Duplicating a Configuration for Accessing an LDAP Directory


You can use Directory Access to duplicate a configuration that specifies how Mac OS X accesses a particular LDAPv3 or LDAPv2 directory. After duplicating an LDAP directory configuration, you can change its settings to make it different from the original configuration.

  1. In Directory Access, click Services.
  2. If the lock icon is locked, click it and type the name and password of an administrator.
  3. Select LDAPv3 in the list of services, then click Configure.
  4. If the list of server configurations is hidden, click Show Options.
  5. Select a server configuration in the list, then click Duplicate.
  6. Change any of the duplicate configuration's settings.

    Enable:  Click a checkbox to enable or disable access to an LDAP directory server.

    Configuration Name:  Double-click a configuration name to edit it.

    Server Name or IP Address:  Double-click a server name or IP address to change it.

    LDAP Mapping:  Choose a template from the pop-up menu, then enter the search base for the LDAP directory and click OK.

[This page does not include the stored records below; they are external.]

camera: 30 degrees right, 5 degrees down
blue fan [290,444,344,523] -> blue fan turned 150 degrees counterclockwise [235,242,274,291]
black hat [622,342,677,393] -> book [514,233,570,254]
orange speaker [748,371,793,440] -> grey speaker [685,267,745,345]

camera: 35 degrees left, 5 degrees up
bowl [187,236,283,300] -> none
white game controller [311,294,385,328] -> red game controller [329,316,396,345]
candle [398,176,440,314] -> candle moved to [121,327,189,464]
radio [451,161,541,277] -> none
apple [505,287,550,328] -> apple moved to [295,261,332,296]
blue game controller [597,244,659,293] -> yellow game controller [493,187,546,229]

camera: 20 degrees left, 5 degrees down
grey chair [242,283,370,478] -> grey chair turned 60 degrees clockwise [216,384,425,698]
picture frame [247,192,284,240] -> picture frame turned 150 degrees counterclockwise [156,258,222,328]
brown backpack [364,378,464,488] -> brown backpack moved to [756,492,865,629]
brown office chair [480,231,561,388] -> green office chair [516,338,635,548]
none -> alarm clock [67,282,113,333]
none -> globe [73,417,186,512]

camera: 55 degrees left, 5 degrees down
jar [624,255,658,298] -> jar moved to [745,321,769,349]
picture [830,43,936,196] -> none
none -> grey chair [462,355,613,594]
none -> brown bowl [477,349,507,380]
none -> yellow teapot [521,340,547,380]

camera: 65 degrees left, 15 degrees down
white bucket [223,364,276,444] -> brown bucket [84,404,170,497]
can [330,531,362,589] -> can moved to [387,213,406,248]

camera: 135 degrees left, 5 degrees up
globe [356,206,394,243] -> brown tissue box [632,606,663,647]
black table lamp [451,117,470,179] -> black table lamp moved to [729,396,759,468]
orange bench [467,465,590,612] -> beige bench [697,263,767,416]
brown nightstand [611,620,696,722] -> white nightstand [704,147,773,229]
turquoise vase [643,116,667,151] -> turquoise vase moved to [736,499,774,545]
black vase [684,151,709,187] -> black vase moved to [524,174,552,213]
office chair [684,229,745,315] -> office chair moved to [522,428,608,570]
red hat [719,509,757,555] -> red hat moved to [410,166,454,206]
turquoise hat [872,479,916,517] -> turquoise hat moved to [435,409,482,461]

    If you chose a template, you must enter a search base suffix, or the computer will not be able to find information in the LDAP directory. Typically, the search base suffix is derived from the server's DNS name. For example, the search base suffix could be "dc=example, dc=com" for a server whose DNS name is server.example.com.

    If you chose From Server instead of a template, you don't need to enter a search base. In this case, Open Directory assumes the search base is the first level of the LDAP directory.

    SSL:  Click a checkbox to enable or disable Secure Sockets Layer (SSL) connections.

If you want the computer to access the LDAP directory specified by the duplicate configuration you just created, you must add the directory to a custom search policy in the Authentication or Contacts pane of Directory Access. You must also make sure LDAPv3 is enabled in the Services pane. Other help topics have instructions for these tasks.